Hyper Suprime-Cam Year 3 Results: Cosmology from Cosmic Shear Two-point Correlation Functions

TL;DR

This paper presents a detailed cosmic shear analysis from the Hyper Suprime-Cam survey, providing cosmological constraints consistent with other methods but showing a slight tension with Planck CMB results.

Contribution

First cosmological analysis using the full three-year Hyper Suprime-Cam shear catalog with rigorous systematics testing and calibration of photometric redshift errors.

Findings

Measured $S_8=0.769_{-0.034}^{+0.031}$ for flat $ m extLambda$CDM.

Found a $2\sigma$ tension with Planck-2018 CMB results.

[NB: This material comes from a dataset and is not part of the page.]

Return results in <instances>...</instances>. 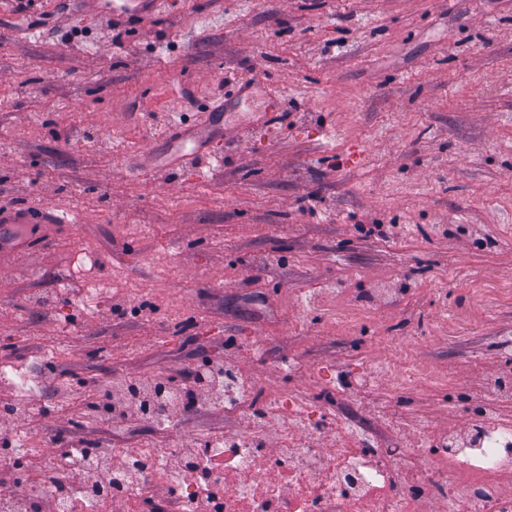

Confirmed consistency with Fourier space cosmic shear and 3x2pt analyses.

Abstract

We perform a blinded cosmology analysis with cosmic shear two-point correlation functions (2PCFs) measured from more than 25 million galaxies in the Hyper Suprime-Cam three-year shear catalog in four tomographic redshift bins ranging from 0.3 to 1.5. After conservative masking and galaxy selection, the survey covers 416 deg$^2$ of the northern sky with an effective galaxy number density of 15 arcmin$^{-2}$ over the four redshift bins. The 2PCFs adopted for cosmology analysis are measured in the angular range: $7.1 < \theta/{\rm arcmin} < 56.6$ for $\xi_+$ and $31.2 <\theta/{\rm arcmin} < 248$ for $\xi_-$, with a total signal-to-noise ratio of 26.6. We apply a conservative, wide, flat prior on the photometric redshift errors on the last two tomographic bins, and the relative magnitudes of the cosmic shear amplitude across four redshift bins allow us to calibrate the photometric redshift errors. With this flat prior on redshift errors, we find $\Omega_{\rm m}=0.256_{-0.044}^{+0.056}$ and $S_8\equiv \sigma_8 \sqrt{\Omega_{\rm m}/0.3}=0.769_{-0.034}^{+0.031}$ (both 68\% CI) for a flat $\Lambda$ cold dark matter cosmology. We find, after unblinding, that our constraint on $S_8$ is consistent with the Fourier space cosmic shear and the 3$\times$2pt analyses on the same HSC dataset. We carefully study the potential systematics from astrophysical and systematic model uncertainties in our fiducial analysis using synthetic data, and report no biases (including projection bias in the posterior space) greater than $0.5\sigma$ in the estimation of $S_8$. Our analysis hints that the mean redshifts of the two highest tomographic bins are higher than initially estimated. In addition, a number of consistency tests are conducted to assess the robustness of our analysis. Comparing our result with Planck-2018 cosmic microwave background observations, we find a ~$2\sigma$ tension for the $\Lambda$CDM model.